In other news, I had a little housewarming get together at my place on saturday. A modest gathering, thankfully, because my place isn't that big. But Ms. Shin, my partner teacher, showed up with her daughter Eun-ji (pronounced like a cross between Oon-jee and Un-jee). She's 17, and we talked about what she wants to do when she's out of high school (go to university in Seoul for business to be a CEO) and she inquired about how much partying high school kids in the west do. I tried to play it down, but she was visibly envious. Poor kids, they just wanna get their mojo going, but competition is FIERCE here for higher education, so schedules are strenuous.

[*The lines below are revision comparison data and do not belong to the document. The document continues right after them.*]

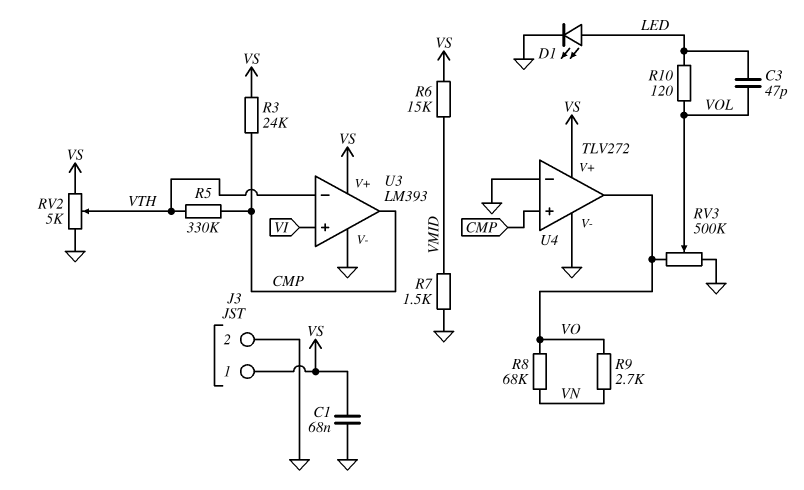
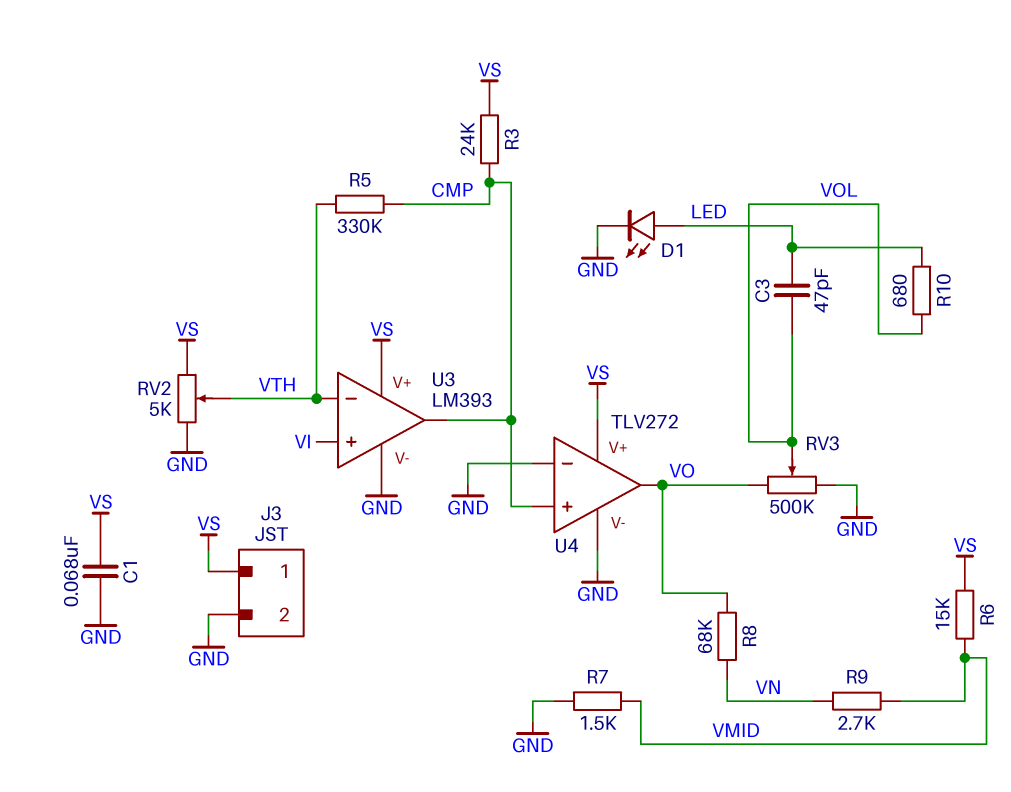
R9: 2.7k (VN, VO) -> 2.7k (VMID, VN)
R10: 120 (LED, VOL) -> 680 (LED, VOL)

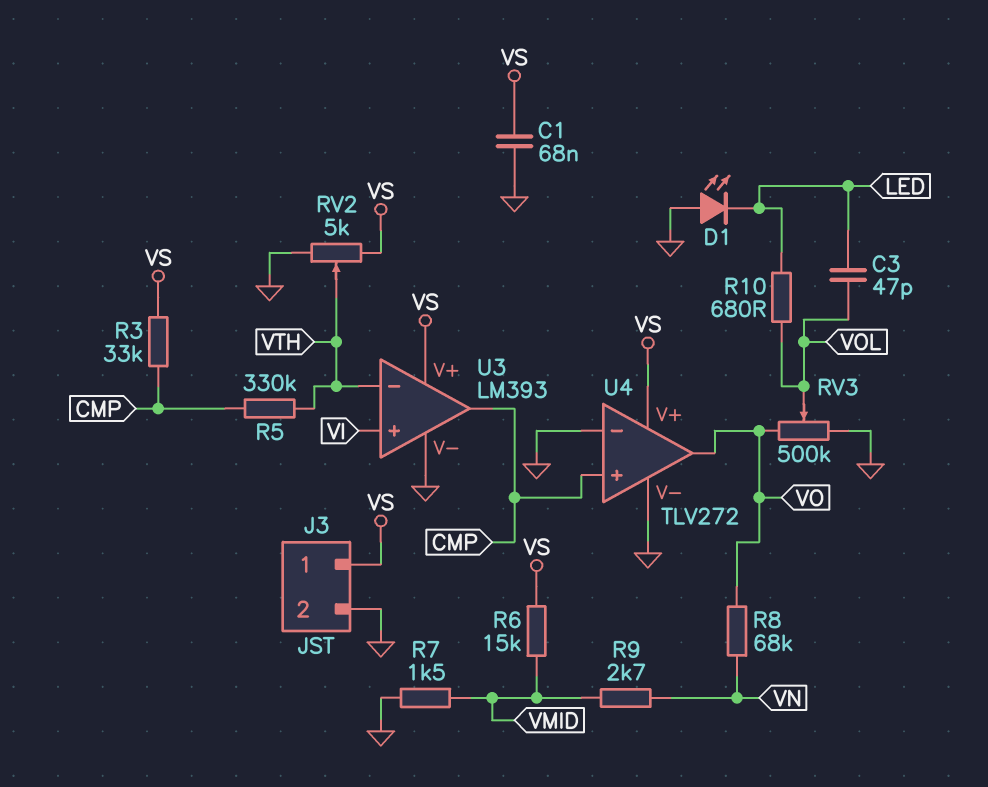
D1: LED (A LED, K GND) -> LED (A GND, K LED)
R3: 24k (CMP, VS) -> 33k (CMP, VS)

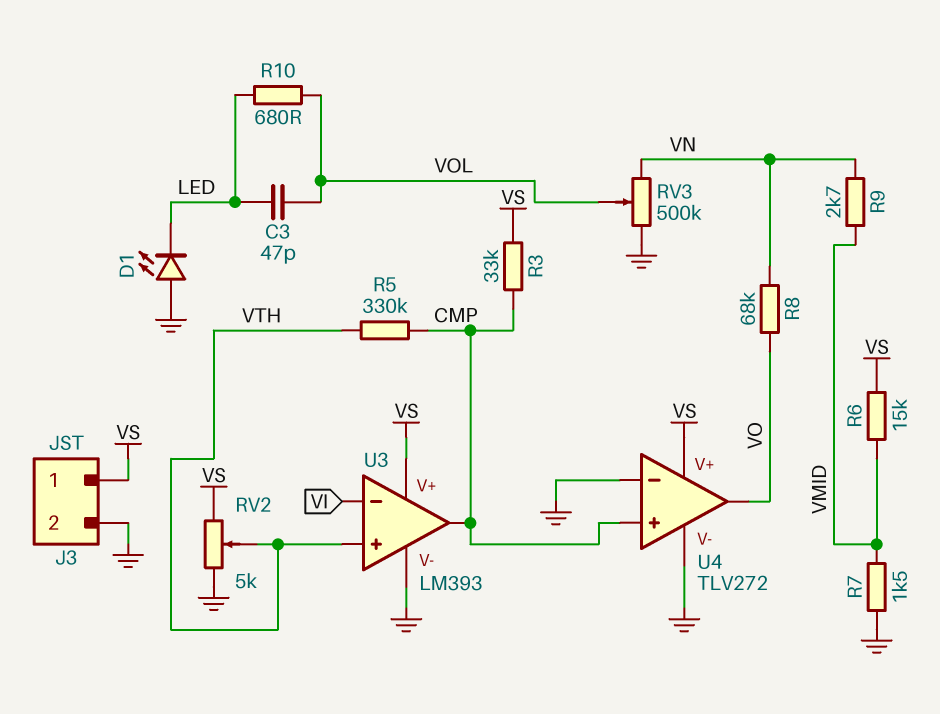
C1: 68nF (GND, VS) -> none
RV3: 500k (GND, VO, wiper VOL) -> 500k (GND, VN, wiper VOL)
U3 pin in+: VI -> VTH
U3 pin in-: VTH -> VI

I'm going to Chuncheon this weekend for a Mime festival, which sounds cool. Going to make it a spartan weekend, and try to lay off the sauce because finances aren't spectacular, although booze is so cheap, I'm focussing more on figuring out cheeeep accomodations which shouldn't be a problem. For my parents and relatives reading this, when I say finances aren't spectacular, I'M ALRIGHT!! I just got an advance from Mrs. Kim on next month's pay check, I just gotta make it last. Pretty stoked to see what kind of mime is miming at the mime-time. Anyhoo. Bye for now.